• Task goal: With the pictures excluded, repeat every entry exactly.

Dataset excerpts:
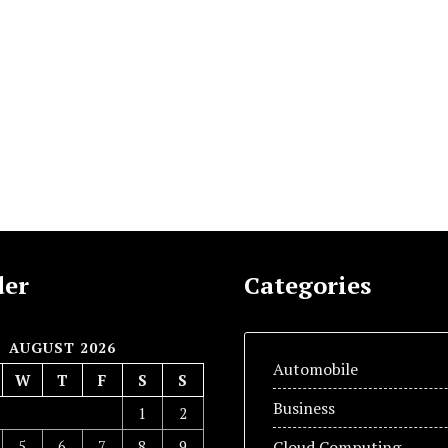
der
Categories
AUGUST 2026
Automobile
W
T
F
S
S
Business
1
2
5
6
7
8
9
Cloud Computing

• Written response:
der
Categories
AUGUST 2026
Automobile
W
T
F
S
S
Business
1
2
5
6
7
8
9
Cloud Computing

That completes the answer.